The Gallatin ambulance director told federal agents about another suspicious situation at his ambulance building involving Comstock that occurred a week earlier. On Feb. 17, 2015, Comstock stopped by the ambulance building to visit with another paramedic. The next day, another employee checked the narcotics cabinet and noticed two fentanyl vials without their tamper-resistant caps. Subsequently several other fentanyl vials were discovered to have been tampered with.

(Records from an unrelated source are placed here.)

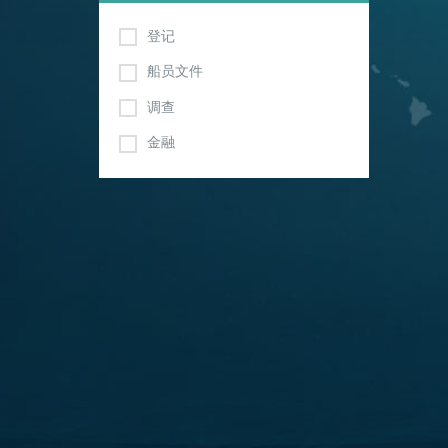
登记
船员文件
调查
金融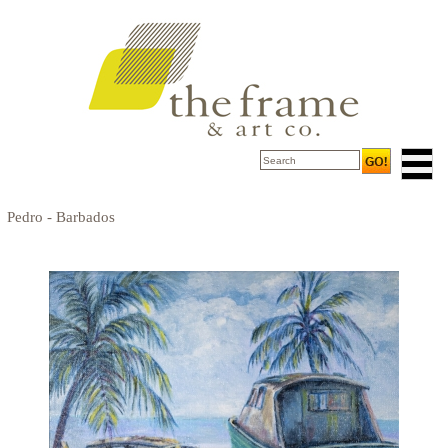
Pedro - Barbados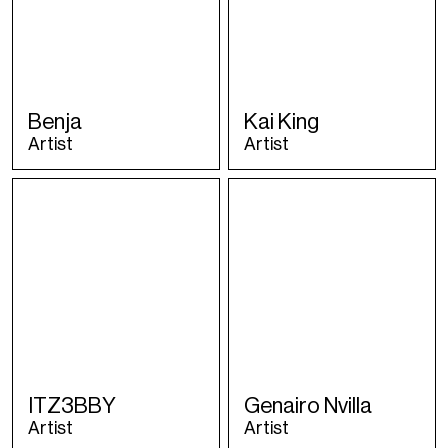
Benja
Kai King
Artist
Artist
ITZ3BBY
Genairo Nvilla
Artist
Artist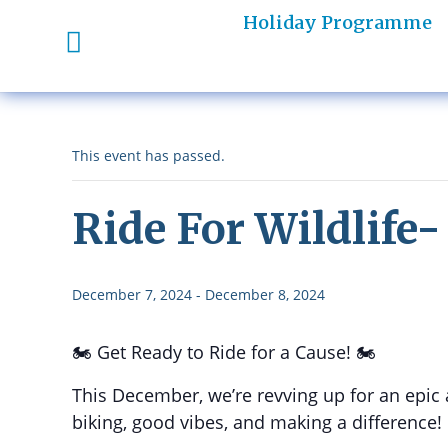
Holiday Programme
This event has passed.
Ride For Wildlife
December 7, 2024
-
December 8, 2024
🏍️ Get Ready to Ride for a Cause! 🏍️
This December, we’re revving up for an epic
biking, good vibes, and making a difference!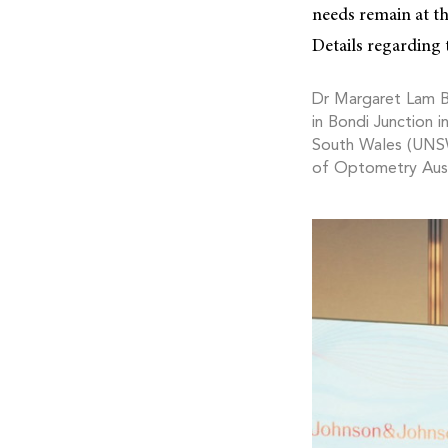
needs remain at t
Details regarding 
Dr Margaret Lam 
in Bondi Junction 
South Wales (UNSW)
of Optometry Aust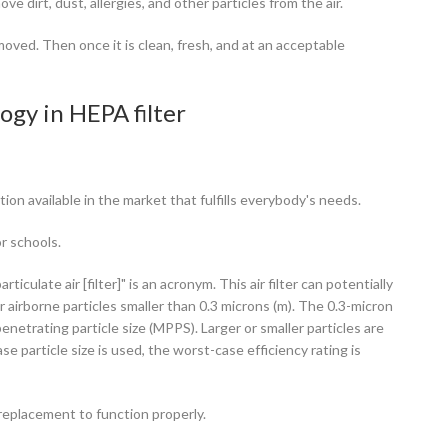
ve dirt, dust, allergies, and other particles from the air.
removed. Then once it is clean, fresh, and at an acceptable
ogy in HEPA filter
ion available in the market that fulfills everybody's needs.
or schools.
ticulate air [filter]" is an acronym. This air filter can potentially
r airborne particles smaller than 0.3 microns (m). The 0.3-micron
netrating particle size (MPPS). Larger or smaller particles are
 particle size is used, the worst-case efficiency rating is
r replacement to function properly.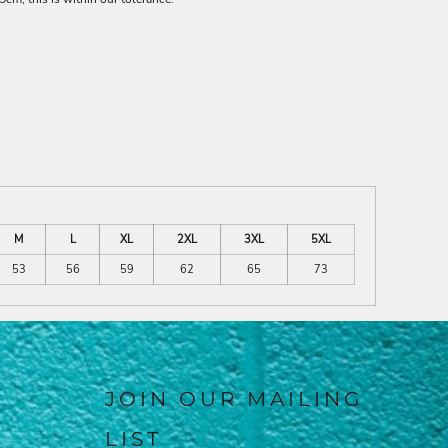
M
L
XL
2XL
3XL
5XL
53
56
59
62
65
73
JOIN OUR MAILING
LIST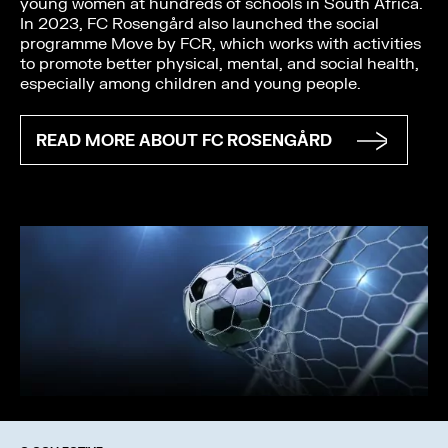
young women at hundreds of schools in South Africa.
In 2023, FC Rosengård also launched the social
programme Move by FCR, which works with activities
to promote better physical, mental, and social health,
especially among children and young people.
READ MORE ABOUT FC ROSENGÅRD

Under federal statutes, Comstock is subject to a sentence of up to 10 years in federal prison without parole on each of the three counts. The maximum statutory sentence is prescribed by Congress and is provided here for informational purposes, as the sentencing of the defendants will be determined by the court based on the advisory sentencing guidelines and other statutory factors. Sentencing hearings will be scheduled after the completion of presentence investigations by the United States Probation Office.


This case is being prosecuted by Assistant U.S. Attorney Justin G. Davids. It was investigated by the Food and Drug Administration – Office of Criminal Investigation and the Bethany, Mo., Police Department.